Okay. Great. Thanks. That's all for me.

speaker
Operator

Thank you, Brian. The next question comes from Barry Haines with Sage Asset Management. Please proceed.

speaker
Brian

Thanks, everybody, and thanks for all the hard work in 2021. Ellen, I had just a couple of questions to fill in a couple of the pieces to get to the free cash flow for 2022. Can you give us any help on depreciation and amortization for the year, on interest expense for the year, and whether you anticipate cash taxes in 2022? Thanks.

speaker
David

We haven't given any of that specific guidance. Let me see on the cash taxes. We don't anticipate that. DNA, we haven't given any guidance on. And what's the third? I'm sorry, Barry?

speaker
Brian

Interest.

speaker
David

Oh, interest. No guidance on the interest, but it's, you know, our current debt at the current rates, and we don't see anything. I don't see anything changing that right now. So no update really on what we have currently.

speaker
Brian

So just to follow up, Ellen, so if I looked at the Fourth quarter numbers for both DNA and for interest expense, those would be proximate to take into 2022 then?

speaker
David

Yes. Then you would need to feather in the CapEx and how that flows through. But it's hard without good guidance on it.

speaker
Brian

OK. Thanks so much.

speaker
David

Yep.

speaker
Operator

Thank you, Barry. The next question comes from Mark Riddick with Sidoti and Company. Please proceed.

speaker
Barry

Yes, hi. Good evening, everyone. I just wanted to go over some of my questions have already been answered, so I just wanted to follow up specifically on the hiring timing expectations and maybe what you're seeing there from what you're expecting or modeling from a pricing dynamic as far as the amount of hiring that you're going to need to do to prepare for the upcoming seasons there. Thank you.

speaker
David

Mark, is that specific to Pursuit?

speaker
Barry

I believe there was commentary on hiring within Pursuit, so I think that was what the commentary was, correct?

speaker
David

Yeah. Well, as you know, our season kickoff, so we start to get obviously busier. Things start to pick up in April, May, and then obviously end of second quarter, we go into what we call more of our peak season.
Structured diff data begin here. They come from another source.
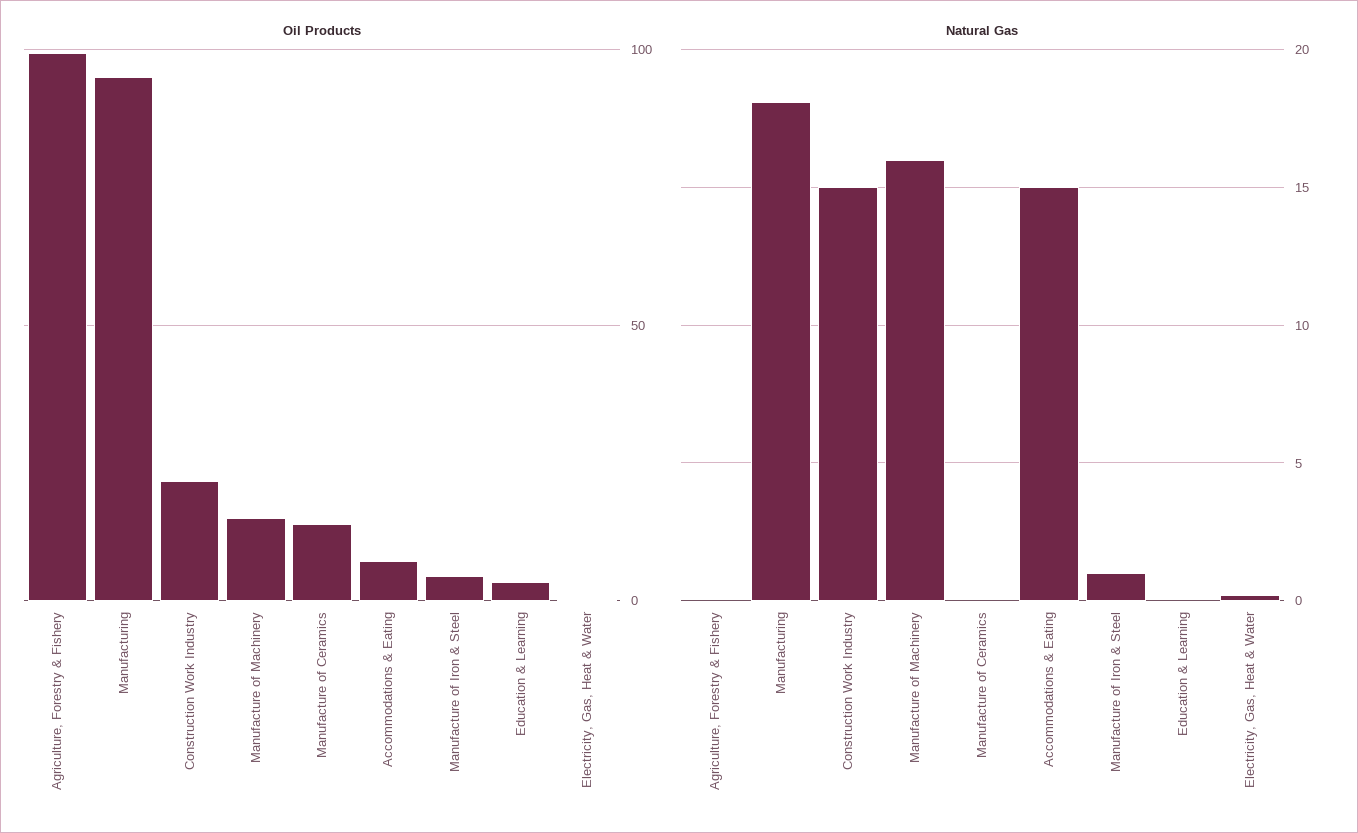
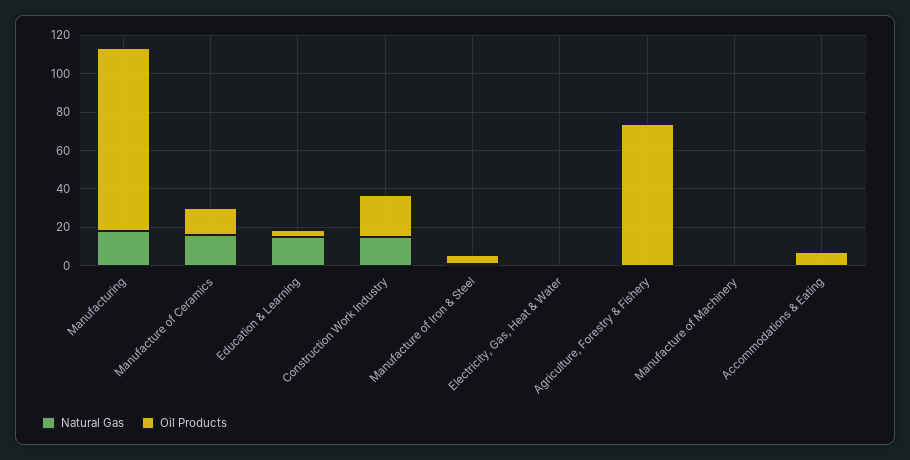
Oil Products, Agriculture, Forestry & Fishery: 100 -> 75
Oil Products, Manufacture of Machinery: 15 -> 0
Natural Gas, Manufacture of Machinery: 16 -> 0
Natural Gas, Manufacture of Ceramics: 0 -> 15
Natural Gas, Accommodations & Eating: 15 -> 0
Natural Gas, Education & Learning: 0 -> 15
Obviously, we're staggering hiring to meet our demands and timing the onboarding of team members to when we have peak demand. It's a competitive hiring process, but I'm quite encouraged by where we are. We started much earlier than any other year. And as I mentioned earlier, we're quite focused on our programs to recruit across North America for North American businesses. and to encourage both the Commonwealth visa workers to come and spend time in Canada and then J-1s who come to the United States and work for a season and then return to their home country. So we're quite focused on that and encouraged by it, and we'll match up our staffing levels to the levels within our business to provide the level of service and support that's appropriate.

speaker
spk02

Thank you.

speaker
Carrie Longwood Viad

You're welcome. Thanks, Mark.

speaker
Operator

Thank you, Mark. Again, to ask a question, press star 1. There are no additional questions registered at this time, so I'll pass the conference back to the management team for closing remarks.

speaker
Carrie Longwood Viad

Thank you. And thanks for everybody for their time and interest in VYOT. We look forward to giving you an update for the next quarter. Thank you very much.

speaker
Operator

That concludes the Viacorp fourth quarter 2021 earnings call. Thank you for your participation. You may now disconnect your line.